Der Vatikan-Korrespondent der französischen Tageszeitung La Croix, Mikael Corre, zitiert in seiner wöchentlichen Kolumne vom 11. Oktober 2025 zwei Aussagen hochrangiger vatikanischer Persönlichkeiten – wobei beide Aussagen möglicherweise von ein und derselben Person stammen –, die sich zu den Schwierigkeiten und Folgen äußern, welche durch spontane und freimütige Äußerungen der Päpste entstehen.
Nach der Wahl von Papst Franziskus wurde zunächst verbreitet, der bisherige Erzbischof von Buenos Aires gebe keine Interviews. Das genaue Gegenteil war jedoch der Fall. Eine Flut von Interviews sorgte zwölf Jahre lang für immer neue Irritationen, teils schwerwiegender Natur. Da der Heilige Stuhl auf notwendige Richtigstellungen verzichtete, blieben von den Medien wiedergegebene Aussagen eindeutig häretischen Inhalts unkommentiert im Raum stehen (siehe die Gespräche von Eugenio Scalfari mit Franziskus).
Nach der Wahl von Papst Leo XIV. nahmen viele Katholiken mit Erleichterung an, das neue Kirchenoberhaupt werde zur nüchternen, klugen und zurückhaltenden Art seiner Vorgänger zurückkehren – jener Päpste, die Interviews mit wenigen Ausnahmen ausschlossen und insbesondere keine spontanen Äußerungen gegenüber Journalisten machten.
Unter Johannes Paul II. wurden die sogenannten „fliegenden Pressekonferenzen“ eingeführt und von seinen Nachfolgern beibehalten. Allerdings waren die Fragen den Päpsten im voraus bekannt, so daß das Kirchenoberhaupt keine völlig spontanen Antworten geben mußte. Eine gewisse Spontaneität hielt dennoch Einzug und wurde auch kritisiert.

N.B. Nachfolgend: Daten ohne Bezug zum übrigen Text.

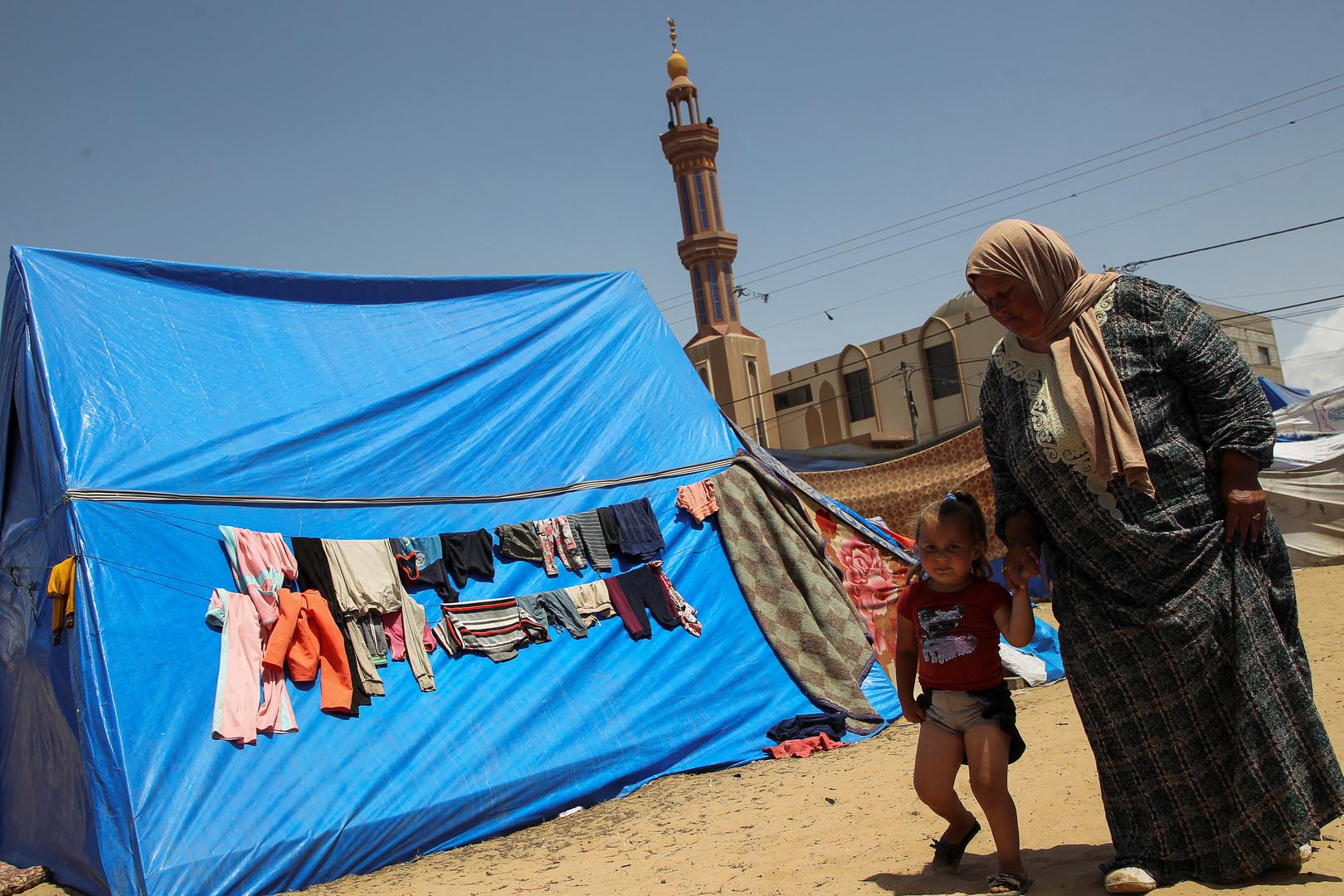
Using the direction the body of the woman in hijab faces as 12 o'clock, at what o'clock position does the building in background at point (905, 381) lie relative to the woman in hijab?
The building in background is roughly at 4 o'clock from the woman in hijab.

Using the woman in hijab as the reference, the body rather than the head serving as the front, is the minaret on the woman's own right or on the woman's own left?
on the woman's own right

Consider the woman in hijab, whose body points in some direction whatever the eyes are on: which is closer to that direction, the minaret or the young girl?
the young girl

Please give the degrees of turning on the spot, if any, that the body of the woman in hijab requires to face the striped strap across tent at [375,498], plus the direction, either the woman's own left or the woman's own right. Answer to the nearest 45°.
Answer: approximately 45° to the woman's own right

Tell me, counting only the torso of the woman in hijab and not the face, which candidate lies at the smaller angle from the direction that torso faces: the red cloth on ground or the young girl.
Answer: the young girl

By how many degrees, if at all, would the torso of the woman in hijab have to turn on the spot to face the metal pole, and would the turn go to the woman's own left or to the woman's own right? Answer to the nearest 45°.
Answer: approximately 135° to the woman's own right

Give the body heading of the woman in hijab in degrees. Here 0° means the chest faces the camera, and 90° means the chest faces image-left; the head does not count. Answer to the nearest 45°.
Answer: approximately 45°

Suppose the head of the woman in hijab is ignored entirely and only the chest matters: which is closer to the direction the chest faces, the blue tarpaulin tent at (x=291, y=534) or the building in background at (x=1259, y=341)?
the blue tarpaulin tent

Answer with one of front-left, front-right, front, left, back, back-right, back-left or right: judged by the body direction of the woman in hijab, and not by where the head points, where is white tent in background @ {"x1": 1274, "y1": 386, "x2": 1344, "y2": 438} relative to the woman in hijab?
back-right

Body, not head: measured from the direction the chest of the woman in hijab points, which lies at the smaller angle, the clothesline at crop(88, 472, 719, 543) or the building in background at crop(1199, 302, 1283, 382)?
the clothesline
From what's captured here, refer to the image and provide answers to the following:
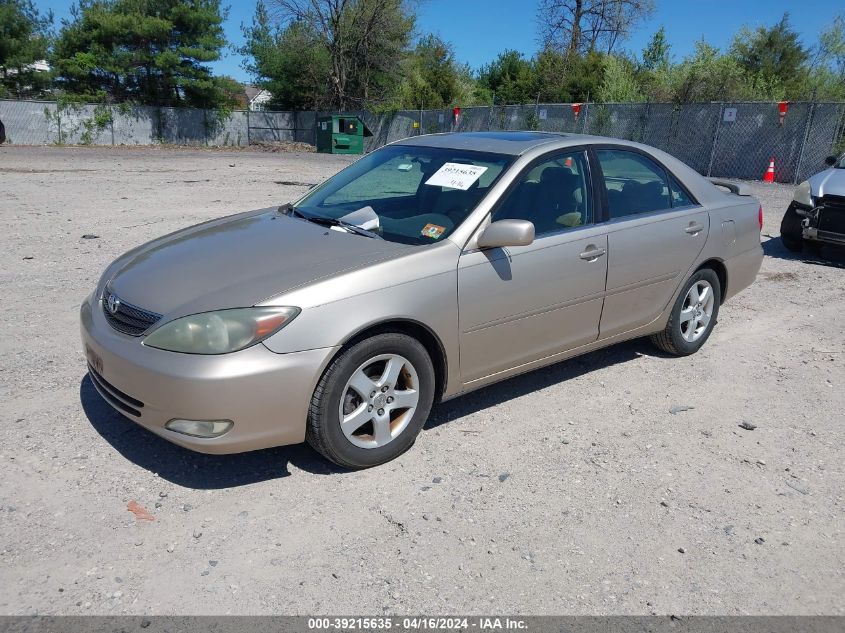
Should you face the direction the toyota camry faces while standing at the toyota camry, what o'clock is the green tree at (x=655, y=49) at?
The green tree is roughly at 5 o'clock from the toyota camry.

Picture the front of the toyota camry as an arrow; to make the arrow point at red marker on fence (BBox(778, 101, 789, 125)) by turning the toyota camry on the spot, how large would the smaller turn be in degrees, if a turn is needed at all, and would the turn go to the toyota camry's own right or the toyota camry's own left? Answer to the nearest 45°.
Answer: approximately 180°

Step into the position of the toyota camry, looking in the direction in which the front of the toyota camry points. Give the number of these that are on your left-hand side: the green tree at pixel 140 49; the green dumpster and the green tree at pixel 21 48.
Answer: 0

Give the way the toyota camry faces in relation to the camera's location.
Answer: facing the viewer and to the left of the viewer

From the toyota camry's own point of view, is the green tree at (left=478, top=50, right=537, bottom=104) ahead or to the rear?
to the rear

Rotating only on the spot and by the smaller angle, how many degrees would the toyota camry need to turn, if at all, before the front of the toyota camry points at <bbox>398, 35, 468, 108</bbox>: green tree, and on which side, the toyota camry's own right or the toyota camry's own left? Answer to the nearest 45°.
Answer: approximately 135° to the toyota camry's own right

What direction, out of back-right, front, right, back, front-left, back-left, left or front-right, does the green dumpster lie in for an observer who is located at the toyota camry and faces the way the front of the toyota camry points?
back-right

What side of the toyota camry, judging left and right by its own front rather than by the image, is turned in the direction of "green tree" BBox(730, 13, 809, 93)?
back

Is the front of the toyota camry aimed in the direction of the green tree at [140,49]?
no

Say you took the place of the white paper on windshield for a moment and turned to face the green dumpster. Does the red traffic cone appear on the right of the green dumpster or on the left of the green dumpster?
right

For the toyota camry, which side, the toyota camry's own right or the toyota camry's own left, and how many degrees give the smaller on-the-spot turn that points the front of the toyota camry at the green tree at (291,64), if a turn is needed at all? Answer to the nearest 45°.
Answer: approximately 135° to the toyota camry's own right

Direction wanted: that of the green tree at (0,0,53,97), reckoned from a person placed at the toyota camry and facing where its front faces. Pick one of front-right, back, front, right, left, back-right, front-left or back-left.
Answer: right

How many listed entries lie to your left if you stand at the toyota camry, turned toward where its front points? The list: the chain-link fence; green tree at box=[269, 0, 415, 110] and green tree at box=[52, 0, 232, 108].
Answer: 0

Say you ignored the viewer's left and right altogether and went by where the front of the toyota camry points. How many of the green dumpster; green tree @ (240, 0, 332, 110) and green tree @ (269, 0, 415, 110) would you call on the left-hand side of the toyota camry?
0
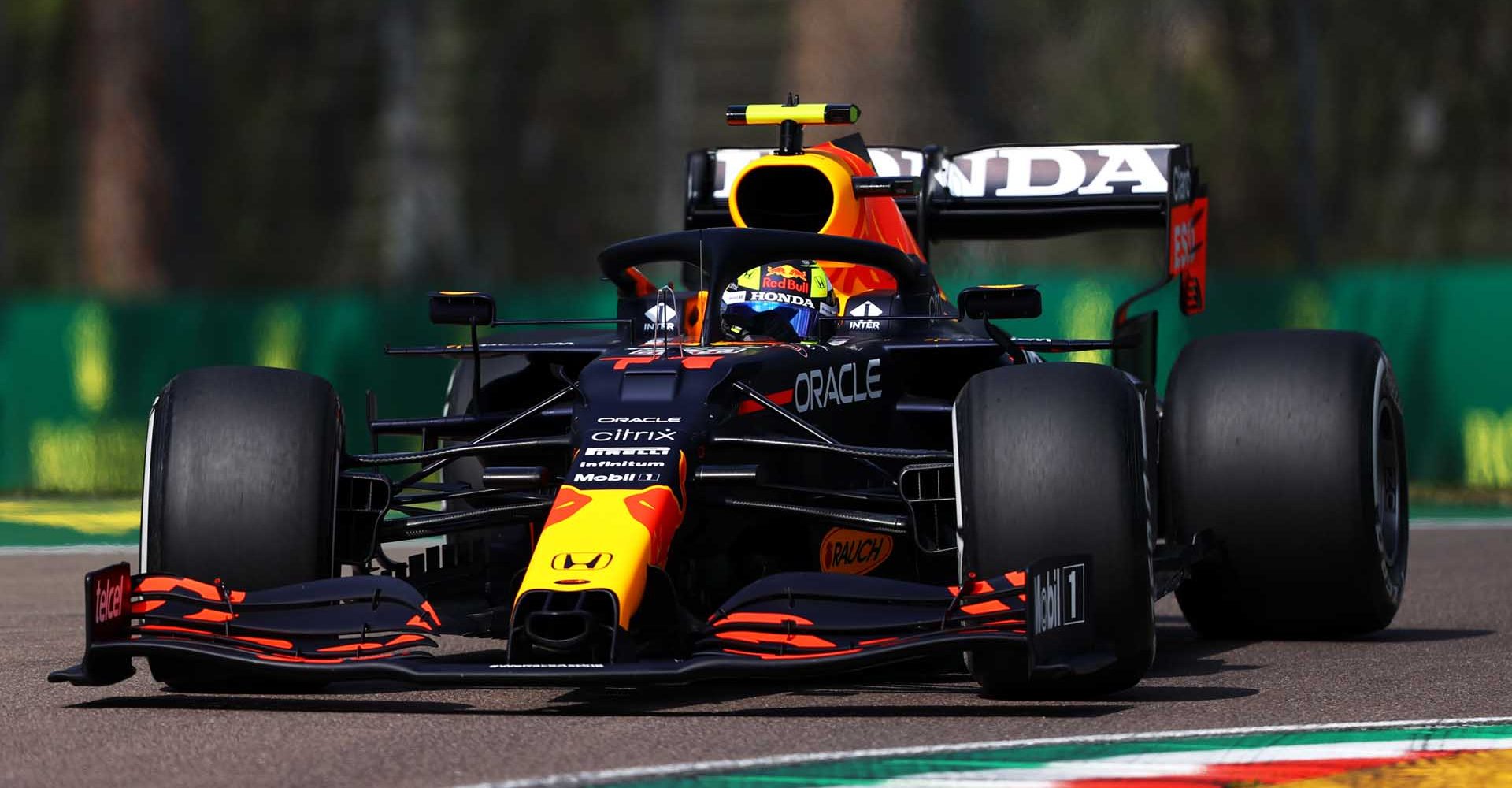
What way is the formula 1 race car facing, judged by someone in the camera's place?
facing the viewer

Dann folgte die Enttäuschung: Seit kurzem gibt auch Leo XIV. – wie sein argentinischer Vorgänger – spontane Interviews, die, wie zu erwarten, auch prompt entsprechende Irritationen hervorrufen. Ob er auch die Praxis der fliegenden Pressekonferenzen fortsetzen wird, ist derzeit noch nicht bekannt. Seine erste Auslandsreise wird der neue Papst Ende November in die Türkei und den Libanon unternehmen.
Das erste von Mikael Corre angeführte Zitat:
„Ich würde es vorziehen, wenn der Papst keine Interviews gäbe“, vertraute ein hoher vatikanischer Würdenträger La Croix an. „Das stiftet Verwirrung: Man weiß nie, wer da spricht – der Papst oder der Mensch. Und alles wird auf eine Stufe gestellt: Eine Aussage gegenüber einem Journalisten bekommt das gleiche Gewicht wie ein Satz in einer Enzyklika.“
Das zweite Zitat lautet:
„Diese Wortwechsel an Bord lassen die Kurienbeamten kalten Schweiß schwitzen. Wenn man mich fragt, was ich mir zu Weihnachten wünsche“, lächelte ein römischer Prälat, „dann antworte ich: die Abschaffung der Pressekonferenzen im Flugzeug.“
Hohe Prälaten im Vatikan sorgen sich also bereits wegen der möglichen Fortsetzung der fliegenden Pressekonferenzen. Doch das Problem ist weit größer – die Kirche steckt bereits mitten darin: Leo XIV. gibt seit kurzem allgemein spontane Interviews und äußert sich – wie ein Politiker – zu den jeweils aktuellsten Themen (siehe dazu den Kommentar von Prof. Ivan Poljaković).
Journalisten neigen dazu, wenn ihnen die Gelegenheit geboten wird, möglichst viele und provokante Themen anzureißen, vor allem solche, für die sie gerade mit öffentlicher Aufmerksamkeit rechnen können. Wer sich auf diese Form der Kommunikation einläßt, wird in eine eigene Dynamik hineingezogen, die nicht einfach zu kontrollieren ist. Das erhöht das Risiko fehlerhafter, ungenauer oder verschwommener Aussagen und untergräbt letztlich die eigentliche Lehrautorität des Papstes.
In der Vergangenheit äußerten bereits verschiedene hohe Prälaten, daß die Gläubigen – ja, die ganze Menschheit – sich darauf verlassen können müsse, daß sie, wenn der Papst spricht – und er muß nicht oft sprechen –, verläßliche und klare Aussagen erhalten, die Orientierung geben.